O compositor e rapper Marcelo D2, que já foi preso várias vezes sob acusação de fazer apologia das drogas, repele a idéia de responsabilizar os usuários. “Isso é uma maneira de tirar a culpa do governo”, enxerga D2, distinguindo o comércio do produto vendido. “Essa campanha é uma ignorância, a violência não tem nada a ver com drogas. Tem a ver com o tráfico de drogas, que é um negócio”. Marcelo D2 é outro que acha ineficazes as mensagens veiculadas na tevê que jogam a culpa na cara do consumidor de drogas. “A primeira vez que vi um desses anúncios, estava fumando e pensei: não vem jogar essa culpa pra cima de mim. Fica parecendo que o usuário é a favor do traficante, mas não é.” Inspirado na liberal Holanda, o artista importou uma sugestão radical para colocar um fim na tríade drogas-tráfico-violência: legalizar as drogas e transferir para o governo a tarefa de controlar o negócio.

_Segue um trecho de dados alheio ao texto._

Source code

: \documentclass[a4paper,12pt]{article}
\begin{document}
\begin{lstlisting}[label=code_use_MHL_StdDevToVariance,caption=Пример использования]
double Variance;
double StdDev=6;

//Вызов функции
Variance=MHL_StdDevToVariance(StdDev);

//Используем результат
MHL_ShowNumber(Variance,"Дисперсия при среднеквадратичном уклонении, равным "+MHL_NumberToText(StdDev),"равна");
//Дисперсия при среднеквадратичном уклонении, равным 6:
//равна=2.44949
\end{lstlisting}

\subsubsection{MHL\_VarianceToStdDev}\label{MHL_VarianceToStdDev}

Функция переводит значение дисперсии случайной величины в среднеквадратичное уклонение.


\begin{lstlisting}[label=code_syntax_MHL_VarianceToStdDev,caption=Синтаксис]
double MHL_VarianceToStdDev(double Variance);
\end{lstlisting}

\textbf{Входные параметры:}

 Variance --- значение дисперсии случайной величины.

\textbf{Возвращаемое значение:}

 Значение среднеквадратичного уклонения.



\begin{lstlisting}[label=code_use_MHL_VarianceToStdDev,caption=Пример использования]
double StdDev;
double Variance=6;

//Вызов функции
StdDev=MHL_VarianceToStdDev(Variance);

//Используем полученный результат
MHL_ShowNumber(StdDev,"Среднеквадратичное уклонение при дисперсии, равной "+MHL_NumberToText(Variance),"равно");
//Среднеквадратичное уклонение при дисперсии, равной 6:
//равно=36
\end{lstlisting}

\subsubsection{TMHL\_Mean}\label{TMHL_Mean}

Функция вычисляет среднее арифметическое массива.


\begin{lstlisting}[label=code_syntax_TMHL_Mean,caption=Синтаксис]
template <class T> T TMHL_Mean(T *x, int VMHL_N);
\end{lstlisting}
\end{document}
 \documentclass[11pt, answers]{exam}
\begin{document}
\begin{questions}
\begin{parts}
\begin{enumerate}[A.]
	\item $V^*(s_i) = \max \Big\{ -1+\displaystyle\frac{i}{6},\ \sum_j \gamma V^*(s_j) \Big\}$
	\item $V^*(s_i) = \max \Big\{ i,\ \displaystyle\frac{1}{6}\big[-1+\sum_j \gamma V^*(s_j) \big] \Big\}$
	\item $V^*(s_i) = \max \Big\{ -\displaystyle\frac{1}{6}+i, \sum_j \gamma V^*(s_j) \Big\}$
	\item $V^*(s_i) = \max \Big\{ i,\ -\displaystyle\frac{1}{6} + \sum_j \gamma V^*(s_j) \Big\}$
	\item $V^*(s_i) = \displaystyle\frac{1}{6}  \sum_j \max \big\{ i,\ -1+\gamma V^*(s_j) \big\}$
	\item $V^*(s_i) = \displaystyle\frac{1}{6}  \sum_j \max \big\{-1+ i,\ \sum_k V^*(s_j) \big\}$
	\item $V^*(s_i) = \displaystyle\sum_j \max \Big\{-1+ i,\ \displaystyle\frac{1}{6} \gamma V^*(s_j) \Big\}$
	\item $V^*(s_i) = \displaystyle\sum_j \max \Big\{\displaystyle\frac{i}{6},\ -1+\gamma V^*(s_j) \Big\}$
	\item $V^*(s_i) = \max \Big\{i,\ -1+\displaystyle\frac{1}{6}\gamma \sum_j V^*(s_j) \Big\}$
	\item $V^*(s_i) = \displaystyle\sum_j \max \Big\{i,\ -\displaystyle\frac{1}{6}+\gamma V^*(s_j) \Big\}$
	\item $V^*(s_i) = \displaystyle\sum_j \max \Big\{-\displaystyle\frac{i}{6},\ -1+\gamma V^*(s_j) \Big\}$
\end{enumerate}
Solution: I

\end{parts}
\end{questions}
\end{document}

O escritor Luiz Carlos Maciel, que viveu a contracultura – movimento de contestação e apologia da ideologia hippie –, acha que a discussão é uma espécie de “demonização neurótica”. Defensor contumaz da liberalização das drogas, o escritor acha que o enorme volume de dinheiro gerado pelo tráfico deveria estar pagando imposto, e não sendo sonegado. “As autoridades são as maiores responsáveis por essa violência porque estão permitindo que uma indústria muito poderosa prospere ilegalmente”, opina. Outra figurinha carimbada em defesa do legalize, o deputado federal sem partido Fernando Gabeira faz coro: “Tudo isso é delirante. Os índices de acidentes de trânsito causados pelo álcool são altíssimos, provocam muitas mortes, mas as campanhas continuam tratando o motorista alcoolizado como vítima, e não como culpado”, compara.